The resulting program should accept the file, feeding the function with each element from the column and print the result to either an out file or a standard output.
Example Command:
java FindEnds inputFile.txt outputFile.txt
Goal 3
Code under the assumption that
- The input file does not fit into memory
- The length of the individual strings to compare can be up to 100000 characters (fits into memory).

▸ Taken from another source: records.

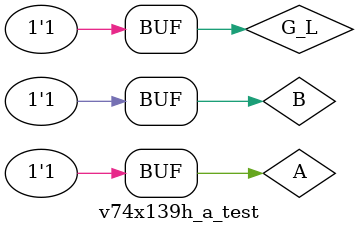
<source format=v>
`timescale 1ns / 1ps


module v74x139h_a_test;

	// Inputs
	reg G_L;
	reg A;
	reg B;

	// Outputs
	wire Y0_L;
	wire Y1_L;
	wire Y2_L;
	wire Y3_L;

	// Instantiate the Unit Under Test (UUT)
	v74x139h_a uut (
		.G_L(G_L), 
		.A(A), 
		.B(B), 
		.Y0_L(Y0_L), 
		.Y1_L(Y1_L), 
		.Y2_L(Y2_L), 
		.Y3_L(Y3_L)
	);

	initial begin
		// Initialize Inputs
		G_L = 0;
		A = 0;
		B = 0;
		#100;
      
		G_L = 0;
		A = 0;
		B = 1;
		#100;
		
		G_L = 0;
		A = 1;
		B = 0;
		#100;
		
		G_L = 0;
		A = 1;
		B = 1;
		#100;
		
		G_L = 1;
		A = 0;
		B = 0;
		#100;
		
		G_L = 1;
		A = 0;
		B = 1;
		#100;
		
		G_L = 1;
		A = 1;
		B = 0;
		#100;
		
		G_L = 1;
		A = 1;
		B = 1;
		#100;
	end
      
endmodule


</source>
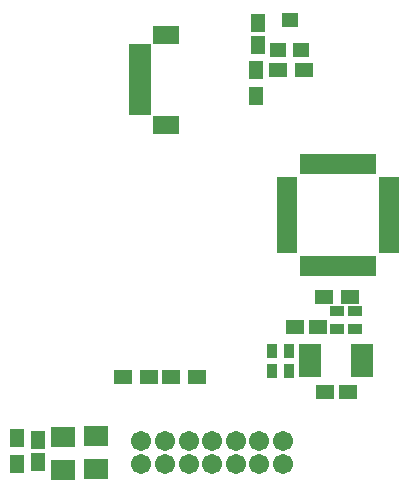
<source format=gbs>
G04 #@! TF.FileFunction,Soldermask,Bot*
%FSLAX46Y46*%
G04 Gerber Fmt 4.6, Leading zero omitted, Abs format (unit mm)*
G04 Created by KiCad (PCBNEW 4.0.6) date 08/27/17 11:03:30*
%MOMM*%
%LPD*%
G01*
G04 APERTURE LIST*
%ADD10C,0.100000*%
%ADD11R,1.850000X0.850000*%
%ADD12R,1.670000X0.933400*%
%ADD13R,0.933400X1.670000*%
%ADD14R,1.600000X1.150000*%
%ADD15R,1.300000X1.600000*%
%ADD16R,1.398220X1.299160*%
%ADD17R,1.150000X1.600000*%
%ADD18R,1.997660X1.799540*%
%ADD19R,1.600000X1.300000*%
%ADD20R,1.949400X0.999440*%
%ADD21R,2.198320X1.598880*%
%ADD22R,0.900000X1.300000*%
%ADD23R,1.300000X0.900000*%
%ADD24C,1.705560*%
G04 APERTURE END LIST*
D10*
D11*
X161223600Y-114622600D03*
X161223600Y-113972600D03*
X161223600Y-113322600D03*
X161223600Y-112672600D03*
X165623600Y-112672600D03*
X165623600Y-113322600D03*
X165623600Y-113972600D03*
X165623600Y-114622600D03*
D12*
X159334200Y-104153080D03*
X159334200Y-103352980D03*
X159334200Y-102552880D03*
X159334200Y-101752780D03*
X159334200Y-100955220D03*
X159334200Y-100155120D03*
X159334200Y-99355020D03*
X159334200Y-98554920D03*
D13*
X160827720Y-97061400D03*
X161627820Y-97061400D03*
X162427920Y-97061400D03*
X163228020Y-97061400D03*
X164025580Y-97061400D03*
X164825680Y-97061400D03*
X165625780Y-97061400D03*
X166425880Y-97061400D03*
D12*
X167916860Y-98554920D03*
X167916860Y-99355020D03*
X167916860Y-100155120D03*
X167916860Y-100955220D03*
X167916860Y-101752780D03*
X167916860Y-102552880D03*
X167916860Y-103352980D03*
X167916860Y-104153080D03*
D13*
X166425880Y-105644060D03*
X165625780Y-105644060D03*
X164825680Y-105644060D03*
X164025580Y-105644060D03*
X163228020Y-105644060D03*
X162427920Y-105644060D03*
X161627820Y-105644060D03*
X160827720Y-105644060D03*
D14*
X161884400Y-110802800D03*
X159984400Y-110802800D03*
D15*
X136474200Y-120218400D03*
X136474200Y-122418400D03*
X156667200Y-91278000D03*
X156667200Y-89078000D03*
D16*
X160510220Y-87411940D03*
X158513780Y-87411940D03*
X159512000Y-84816060D03*
D17*
X156870400Y-85062400D03*
X156870400Y-86962400D03*
D18*
X143129000Y-120071260D03*
X143129000Y-122870340D03*
X140360400Y-120122060D03*
X140360400Y-122921140D03*
D19*
X162425200Y-108262800D03*
X164625200Y-108262800D03*
X158513600Y-89060400D03*
X160713600Y-89060400D03*
X147607200Y-115070000D03*
X145407200Y-115070000D03*
X151671200Y-115070000D03*
X149471200Y-115070000D03*
D20*
X146839940Y-87409400D03*
X146839940Y-88410160D03*
X146839940Y-89410920D03*
X146839940Y-90409140D03*
X146839940Y-91407360D03*
X146839940Y-92408120D03*
D21*
X149062440Y-86111460D03*
X149062440Y-93708600D03*
D17*
X138226800Y-120368400D03*
X138226800Y-122268400D03*
D14*
X164424400Y-116340000D03*
X162524400Y-116340000D03*
D22*
X159500000Y-114587400D03*
X158000000Y-114587400D03*
X159500000Y-112885600D03*
X158000000Y-112885600D03*
D23*
X163525200Y-109494000D03*
X163525200Y-110994000D03*
X165049200Y-109494000D03*
X165049200Y-110994000D03*
D24*
X146970000Y-120470000D03*
X146970000Y-122468980D03*
X148968980Y-120470000D03*
X148968980Y-122468980D03*
X150967960Y-120470000D03*
X150967960Y-122468980D03*
X152969480Y-120470000D03*
X152969480Y-122468980D03*
X154968460Y-120470000D03*
X154968460Y-122468980D03*
X156969980Y-120470000D03*
X156969980Y-122468980D03*
X158968960Y-120470000D03*
X158968960Y-122468980D03*
M02*

</source>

Example of Function Input and Result
x = “abcdefghijklm”
y = “hijklmnopqrst”
return: “abcdefg”
Example Input File
Column_1 (x) Column_2 (y)
abcdefghijklm hijklmnopqrstuvw
aioludhfgakjn akjnopqrstuvwxuh
...... .......
...... .......
There will be no header in the file and the columns are separated with a tab character (\t).
Example Output
If you coding for Goal 2 or 3 to help with assessment please make sure your program can write the “clean” output. For example for the input
abcdefghijklm hijklmnopqrstuvw
aioludhfgakjn akjnopqrstuvwxuh
your program should produce the following output
abcdefg
aioludhfgakjn
Target
The target is optimal code that solves the problem correctly, therefore there are several goals (in no particular order):
- Code quality (maintability, reusability, OO design, etc)
- CPU & RAM efficiency
- Execution speed
Using multiple threads to speed up the comparison is a plus.
Submission
Please prepare a JAR file containing the following:
- The executable JAR containing the program. This must be called runme.jar.
- A directory called src, containing all the source code and related parts of your project.
- A directory called docs, containing a pure ASCII text file called choices.txt describing the significant design choices you made, uncertainties you had regarding the project, and the decisions you made when resolving them.
- A directory called docs/javadoc containing javadoc for your classes.
Submit the Jar file to gsocexercise at gmail dot com by the 10 of April inclusive.
Either code for one, two or all of the goals.